[Stored data entries]
┌──

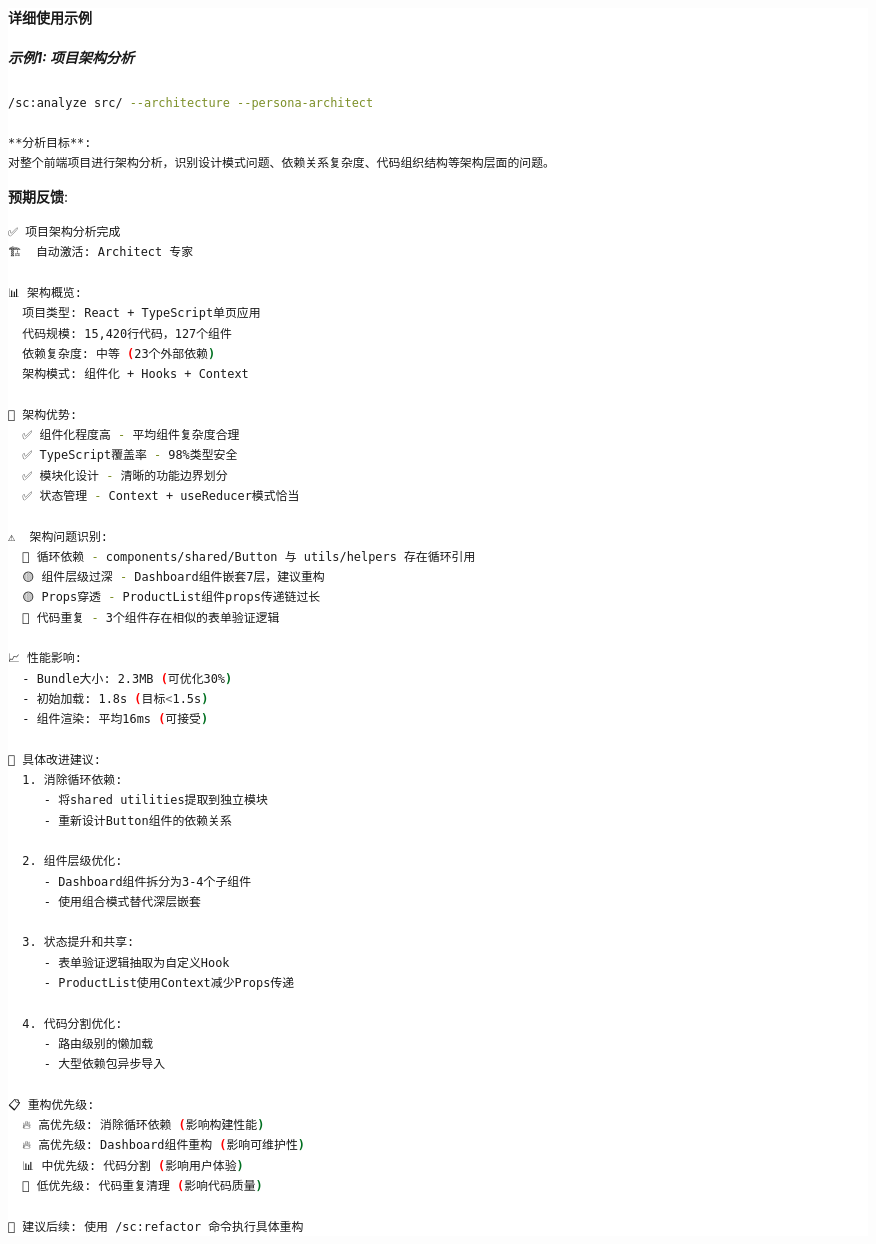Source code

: #### 详细使用示例

##### 示例1: 项目架构分析
```bash
/sc:analyze src/ --architecture --persona-architect

**分析目标**:
对整个前端项目进行架构分析，识别设计模式问题、依赖关系复杂度、代码组织结构等架构层面的问题。
```

**预期反馈**:
```bash
✅ 项目架构分析完成
🏗️  自动激活: Architect 专家

📊 架构概览:
  项目类型: React + TypeScript单页应用
  代码规模: 15,420行代码，127个组件
  依赖复杂度: 中等 (23个外部依赖)
  架构模式: 组件化 + Hooks + Context

🎯 架构优势:
  ✅ 组件化程度高 - 平均组件复杂度合理
  ✅ TypeScript覆盖率 - 98%类型安全
  ✅ 模块化设计 - 清晰的功能边界划分
  ✅ 状态管理 - Context + useReducer模式恰当

⚠️  架构问题识别:
  🔴 循环依赖 - components/shared/Button 与 utils/helpers 存在循环引用
  🟡 组件层级过深 - Dashboard组件嵌套7层，建议重构
  🟡 Props穿透 - ProductList组件props传递链过长
  🔴 代码重复 - 3个组件存在相似的表单验证逻辑

📈 性能影响:
  - Bundle大小: 2.3MB (可优化30%)
  - 初始加载: 1.8s (目标<1.5s)
  - 组件渲染: 平均16ms (可接受)

🔧 具体改进建议:
  1. 消除循环依赖:
     - 将shared utilities提取到独立模块
     - 重新设计Button组件的依赖关系

  2. 组件层级优化:
     - Dashboard组件拆分为3-4个子组件
     - 使用组合模式替代深层嵌套

  3. 状态提升和共享:
     - 表单验证逻辑抽取为自定义Hook
     - ProductList使用Context减少Props传递

  4. 代码分割优化:
     - 路由级别的懒加载
     - 大型依赖包异步导入

📋 重构优先级:
  🔥 高优先级: 消除循环依赖 (影响构建性能)
  🔥 高优先级: Dashboard组件重构 (影响可维护性)
  📊 中优先级: 代码分割 (影响用户体验)
  📝 低优先级: 代码重复清理 (影响代码质量)

🔄 建议后续: 使用 /sc:refactor 命令执行具体重构
```
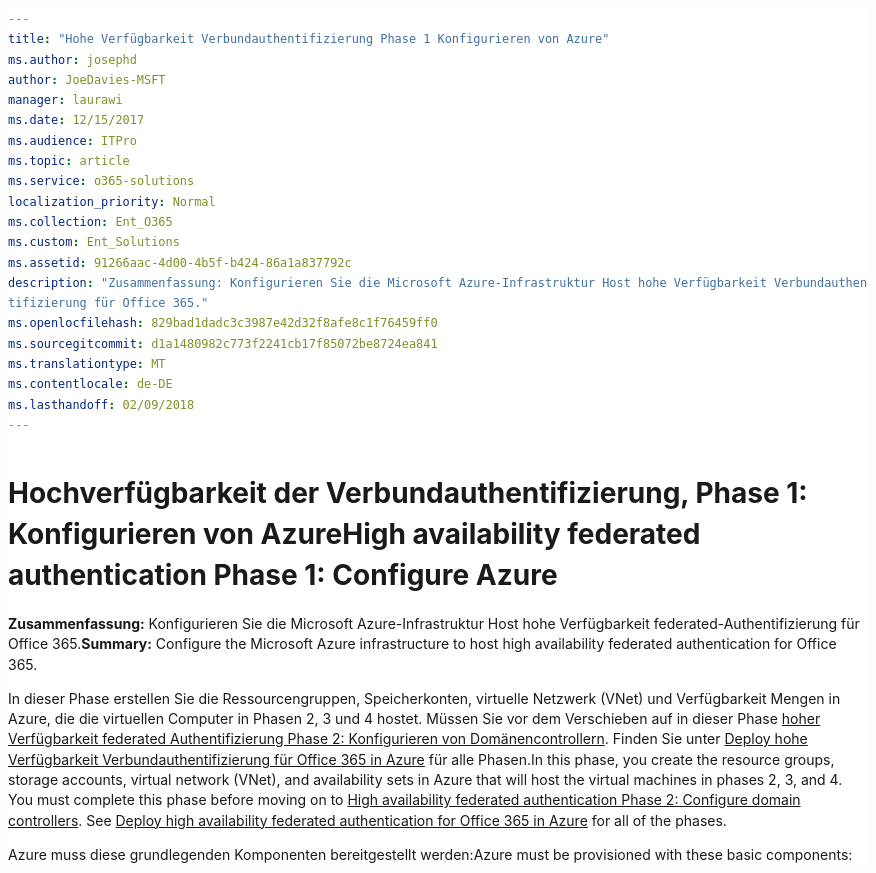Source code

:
 ```yaml
---
title: "Hohe Verfügbarkeit Verbundauthentifizierung Phase 1 Konfigurieren von Azure"
ms.author: josephd
author: JoeDavies-MSFT
manager: laurawi
ms.date: 12/15/2017
ms.audience: ITPro
ms.topic: article
ms.service: o365-solutions
localization_priority: Normal
ms.collection: Ent_O365
ms.custom: Ent_Solutions
ms.assetid: 91266aac-4d00-4b5f-b424-86a1a837792c
description: "Zusammenfassung: Konfigurieren Sie die Microsoft Azure-Infrastruktur Host hohe Verfügbarkeit Verbundauthentifizierung für Office 365."
ms.openlocfilehash: 829bad1dadc3c3987e42d32f8afe8c1f76459ff0
ms.sourcegitcommit: d1a1480982c773f2241cb17f85072be8724ea841
ms.translationtype: MT
ms.contentlocale: de-DE
ms.lasthandoff: 02/09/2018
---
```

# <a name="high-availability-federated-authentication-phase-1-configure-azure"></a><span data-ttu-id="0e7b9-103">Hochverfügbarkeit der Verbundauthentifizierung, Phase 1: Konfigurieren von Azure</span><span class="sxs-lookup"><span data-stu-id="0e7b9-103">High availability federated authentication Phase 1: Configure Azure</span></span>

 <span data-ttu-id="0e7b9-104">**Zusammenfassung:** Konfigurieren Sie die Microsoft Azure-Infrastruktur Host hohe Verfügbarkeit federated-Authentifizierung für Office 365.</span><span class="sxs-lookup"><span data-stu-id="0e7b9-104">**Summary:** Configure the Microsoft Azure infrastructure to host high availability federated authentication for Office 365.</span></span>
  
<span data-ttu-id="0e7b9-p101">In dieser Phase erstellen Sie die Ressourcengruppen, Speicherkonten, virtuelle Netzwerk (VNet) und Verfügbarkeit Mengen in Azure, die die virtuellen Computer in Phasen 2, 3 und 4 hostet. Müssen Sie vor dem Verschieben auf in dieser Phase [hoher Verfügbarkeit federated Authentifizierung Phase 2: Konfigurieren von Domänencontrollern](high-availability-federated-authentication-phase-2-configure-domain-controllers.md). Finden Sie unter [Deploy hohe Verfügbarkeit Verbundauthentifizierung für Office 365 in Azure](deploy-high-availability-federated-authentication-for-office-365-in-azure.md) für alle Phasen.</span><span class="sxs-lookup"><span data-stu-id="0e7b9-p101">In this phase, you create the resource groups, storage accounts, virtual network (VNet), and availability sets in Azure that will host the virtual machines in phases 2, 3, and 4. You must complete this phase before moving on to [High availability federated authentication Phase 2: Configure domain controllers](high-availability-federated-authentication-phase-2-configure-domain-controllers.md). See [Deploy high availability federated authentication for Office 365 in Azure](deploy-high-availability-federated-authentication-for-office-365-in-azure.md) for all of the phases.</span></span>
  
<span data-ttu-id="0e7b9-108">Azure muss diese grundlegenden Komponenten bereitgestellt werden:</span><span class="sxs-lookup"><span data-stu-id="0e7b9-108">Azure must be provisioned with these basic components:</span></span>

└──

◆ Work task:
Retype the data in full. Images do not go in the copy.

◆ Result of the exercise:
Source code

: #### 详细使用示例

##### 示例1: 项目架构分析
```bash
/sc:analyze src/ --architecture --persona-architect

**分析目标**:
对整个前端项目进行架构分析，识别设计模式问题、依赖关系复杂度、代码组织结构等架构层面的问题。
```

**预期反馈**:
```bash
✅ 项目架构分析完成
🏗️  自动激活: Architect 专家

📊 架构概览:
  项目类型: React + TypeScript单页应用
  代码规模: 15,420行代码，127个组件
  依赖复杂度: 中等 (23个外部依赖)
  架构模式: 组件化 + Hooks + Context

🎯 架构优势:
  ✅ 组件化程度高 - 平均组件复杂度合理
  ✅ TypeScript覆盖率 - 98%类型安全
  ✅ 模块化设计 - 清晰的功能边界划分
  ✅ 状态管理 - Context + useReducer模式恰当

⚠️  架构问题识别:
  🔴 循环依赖 - components/shared/Button 与 utils/helpers 存在循环引用
  🟡 组件层级过深 - Dashboard组件嵌套7层，建议重构
  🟡 Props穿透 - ProductList组件props传递链过长
  🔴 代码重复 - 3个组件存在相似的表单验证逻辑

📈 性能影响:
  - Bundle大小: 2.3MB (可优化30%)
  - 初始加载: 1.8s (目标<1.5s)
  - 组件渲染: 平均16ms (可接受)

🔧 具体改进建议:
  1. 消除循环依赖:
     - 将shared utilities提取到独立模块
     - 重新设计Button组件的依赖关系

  2. 组件层级优化:
     - Dashboard组件拆分为3-4个子组件
     - 使用组合模式替代深层嵌套

  3. 状态提升和共享:
     - 表单验证逻辑抽取为自定义Hook
     - ProductList使用Context减少Props传递

  4. 代码分割优化:
     - 路由级别的懒加载
     - 大型依赖包异步导入

📋 重构优先级:
  🔥 高优先级: 消除循环依赖 (影响构建性能)
  🔥 高优先级: Dashboard组件重构 (影响可维护性)
  📊 中优先级: 代码分割 (影响用户体验)
  📝 低优先级: 代码重复清理 (影响代码质量)

🔄 建议后续: 使用 /sc:refactor 命令执行具体重构
```
Source code

:
 ```yaml
---
title: "Hohe Verfügbarkeit Verbundauthentifizierung Phase 1 Konfigurieren von Azure"
ms.author: josephd
author: JoeDavies-MSFT
manager: laurawi
ms.date: 12/15/2017
ms.audience: ITPro
ms.topic: article
ms.service: o365-solutions
localization_priority: Normal
ms.collection: Ent_O365
ms.custom: Ent_Solutions
ms.assetid: 91266aac-4d00-4b5f-b424-86a1a837792c
description: "Zusammenfassung: Konfigurieren Sie die Microsoft Azure-Infrastruktur Host hohe Verfügbarkeit Verbundauthentifizierung für Office 365."
ms.openlocfilehash: 829bad1dadc3c3987e42d32f8afe8c1f76459ff0
ms.sourcegitcommit: d1a1480982c773f2241cb17f85072be8724ea841
ms.translationtype: MT
ms.contentlocale: de-DE
ms.lasthandoff: 02/09/2018
---
```

# <a name="high-availability-federated-authentication-phase-1-configure-azure"></a><span data-ttu-id="0e7b9-103">Hochverfügbarkeit der Verbundauthentifizierung, Phase 1: Konfigurieren von Azure</span><span class="sxs-lookup"><span data-stu-id="0e7b9-103">High availability federated authentication Phase 1: Configure Azure</span></span>

 <span data-ttu-id="0e7b9-104">**Zusammenfassung:** Konfigurieren Sie die Microsoft Azure-Infrastruktur Host hohe Verfügbarkeit federated-Authentifizierung für Office 365.</span><span class="sxs-lookup"><span data-stu-id="0e7b9-104">**Summary:** Configure the Microsoft Azure infrastructure to host high availability federated authentication for Office 365.</span></span>
  
<span data-ttu-id="0e7b9-p101">In dieser Phase erstellen Sie die Ressourcengruppen, Speicherkonten, virtuelle Netzwerk (VNet) und Verfügbarkeit Mengen in Azure, die die virtuellen Computer in Phasen 2, 3 und 4 hostet. Müssen Sie vor dem Verschieben auf in dieser Phase [hoher Verfügbarkeit federated Authentifizierung Phase 2: Konfigurieren von Domänencontrollern](high-availability-federated-authentication-phase-2-configure-domain-controllers.md). Finden Sie unter [Deploy hohe Verfügbarkeit Verbundauthentifizierung für Office 365 in Azure](deploy-high-availability-federated-authentication-for-office-365-in-azure.md) für alle Phasen.</span><span class="sxs-lookup"><span data-stu-id="0e7b9-p101">In this phase, you create the resource groups, storage accounts, virtual network (VNet), and availability sets in Azure that will host the virtual machines in phases 2, 3, and 4. You must complete this phase before moving on to [High availability federated authentication Phase 2: Configure domain controllers](high-availability-federated-authentication-phase-2-configure-domain-controllers.md). See [Deploy high availability federated authentication for Office 365 in Azure](deploy-high-availability-federated-authentication-for-office-365-in-azure.md) for all of the phases.</span></span>
  
<span data-ttu-id="0e7b9-108">Azure muss diese grundlegenden Komponenten bereitgestellt werden:</span><span class="sxs-lookup"><span data-stu-id="0e7b9-108">Azure must be provisioned with these basic components:</span></span>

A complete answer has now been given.